◆ **Data for this exercise**
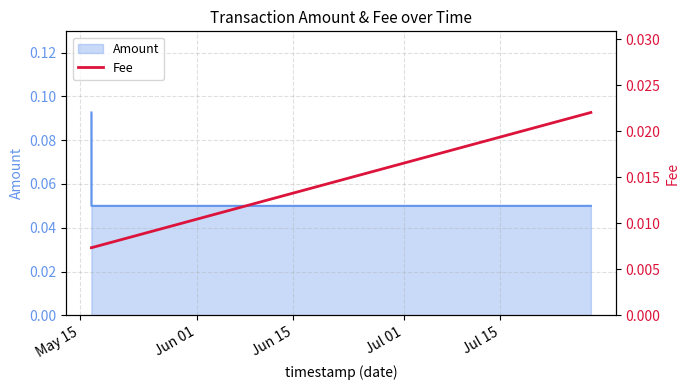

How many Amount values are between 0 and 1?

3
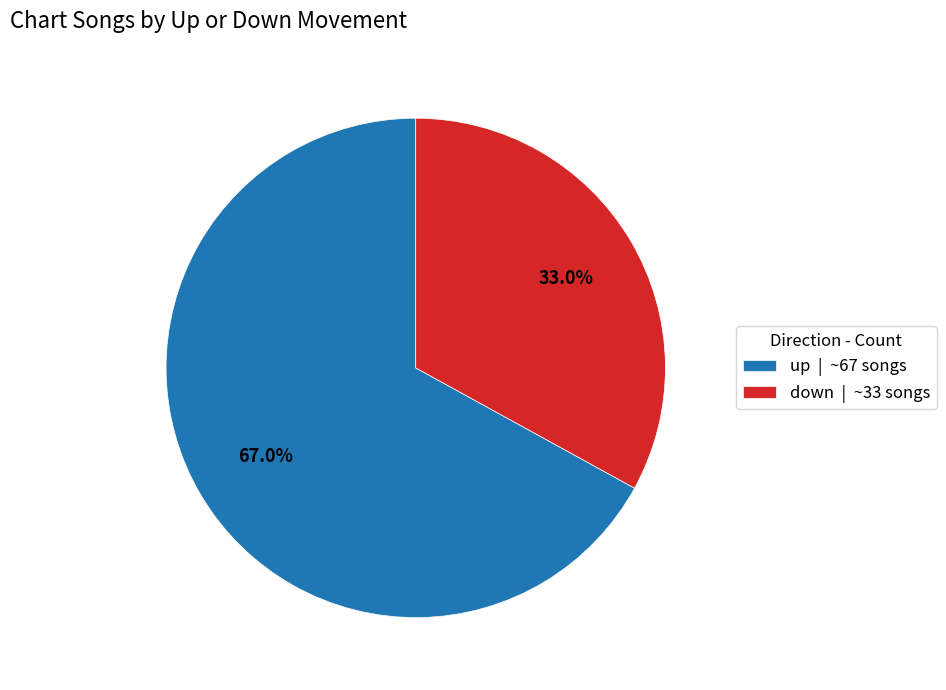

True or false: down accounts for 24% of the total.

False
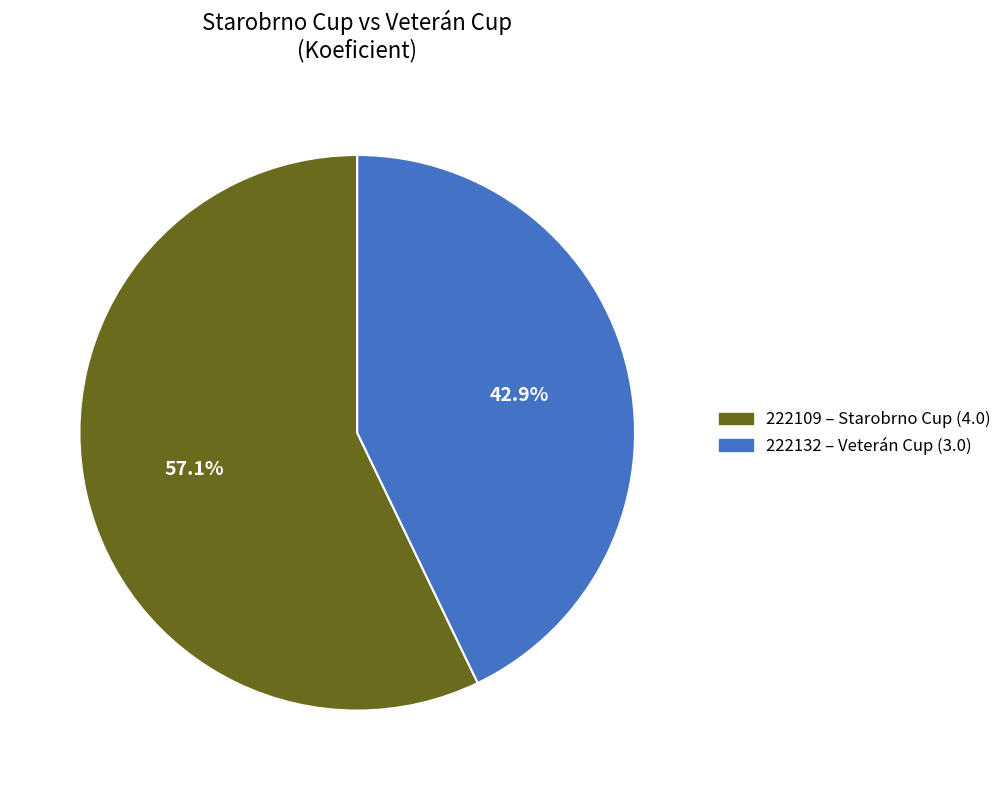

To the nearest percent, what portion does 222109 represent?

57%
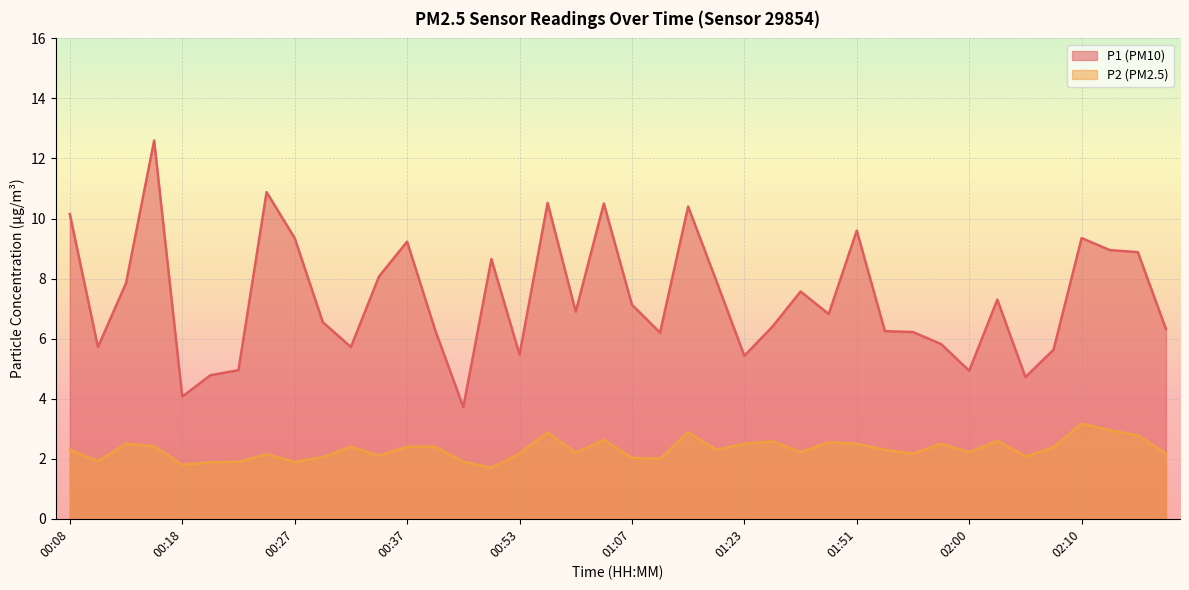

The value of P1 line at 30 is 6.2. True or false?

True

◆ **Exercise prompt**
Count the lines in the material above that contain the string "True", and reply with only that number.

◆ **Answer space**
3